Set out exactly every line of the entries below, starting at the line that holds "The solution described" and stopping after the line that holds "or an Execute SQL task.".
== == ==
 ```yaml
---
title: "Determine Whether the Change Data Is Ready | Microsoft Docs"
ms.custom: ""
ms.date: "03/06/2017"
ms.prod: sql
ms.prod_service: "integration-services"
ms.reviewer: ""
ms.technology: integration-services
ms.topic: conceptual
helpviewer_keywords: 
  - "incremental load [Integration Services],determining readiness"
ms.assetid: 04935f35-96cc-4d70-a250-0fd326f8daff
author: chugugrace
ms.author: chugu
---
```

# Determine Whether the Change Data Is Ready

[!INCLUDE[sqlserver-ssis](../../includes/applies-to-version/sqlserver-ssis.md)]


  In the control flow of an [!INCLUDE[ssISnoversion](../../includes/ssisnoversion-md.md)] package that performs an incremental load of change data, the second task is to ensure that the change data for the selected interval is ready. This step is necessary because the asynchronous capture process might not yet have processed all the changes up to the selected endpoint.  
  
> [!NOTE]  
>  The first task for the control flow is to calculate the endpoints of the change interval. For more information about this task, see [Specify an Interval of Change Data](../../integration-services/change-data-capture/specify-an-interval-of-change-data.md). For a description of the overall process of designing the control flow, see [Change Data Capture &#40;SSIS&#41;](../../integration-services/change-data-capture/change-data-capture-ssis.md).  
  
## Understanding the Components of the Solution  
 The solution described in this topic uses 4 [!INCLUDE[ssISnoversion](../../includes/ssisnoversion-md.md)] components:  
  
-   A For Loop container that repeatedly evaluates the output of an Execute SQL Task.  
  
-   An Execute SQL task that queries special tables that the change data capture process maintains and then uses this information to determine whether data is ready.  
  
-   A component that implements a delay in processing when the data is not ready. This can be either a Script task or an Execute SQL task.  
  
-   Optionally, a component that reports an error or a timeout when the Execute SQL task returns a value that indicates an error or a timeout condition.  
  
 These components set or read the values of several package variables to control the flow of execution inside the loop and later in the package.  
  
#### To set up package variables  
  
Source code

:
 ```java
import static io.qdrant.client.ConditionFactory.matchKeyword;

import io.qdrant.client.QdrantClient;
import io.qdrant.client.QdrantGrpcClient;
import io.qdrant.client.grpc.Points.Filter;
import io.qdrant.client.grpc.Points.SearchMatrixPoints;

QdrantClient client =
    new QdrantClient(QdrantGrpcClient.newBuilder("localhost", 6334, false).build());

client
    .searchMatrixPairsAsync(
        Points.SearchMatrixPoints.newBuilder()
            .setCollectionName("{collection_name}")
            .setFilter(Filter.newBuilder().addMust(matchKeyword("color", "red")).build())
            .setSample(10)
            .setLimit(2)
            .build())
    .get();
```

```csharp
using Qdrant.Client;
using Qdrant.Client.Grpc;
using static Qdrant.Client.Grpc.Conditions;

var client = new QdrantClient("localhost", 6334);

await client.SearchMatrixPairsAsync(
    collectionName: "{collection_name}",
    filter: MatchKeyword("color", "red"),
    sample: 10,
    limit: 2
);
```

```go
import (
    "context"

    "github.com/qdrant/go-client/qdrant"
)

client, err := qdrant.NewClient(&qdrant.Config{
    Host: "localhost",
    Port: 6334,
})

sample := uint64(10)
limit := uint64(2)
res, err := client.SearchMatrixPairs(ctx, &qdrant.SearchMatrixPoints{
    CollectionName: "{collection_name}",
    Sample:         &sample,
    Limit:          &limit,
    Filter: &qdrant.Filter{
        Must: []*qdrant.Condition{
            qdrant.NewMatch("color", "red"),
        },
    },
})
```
== == ==
- **Answer below**
 The solution described in this topic uses 4 [!INCLUDE[ssISnoversion](../../includes/ssisnoversion-md.md)] components:  
  
-   A For Loop container that repeatedly evaluates the output of an Execute SQL Task.  
  
-   An Execute SQL task that queries special tables that the change data capture process maintains and then uses this information to determine whether data is ready.  
  
-   A component that implements a delay in processing when the data is not ready. This can be either a Script task or an Execute SQL task.  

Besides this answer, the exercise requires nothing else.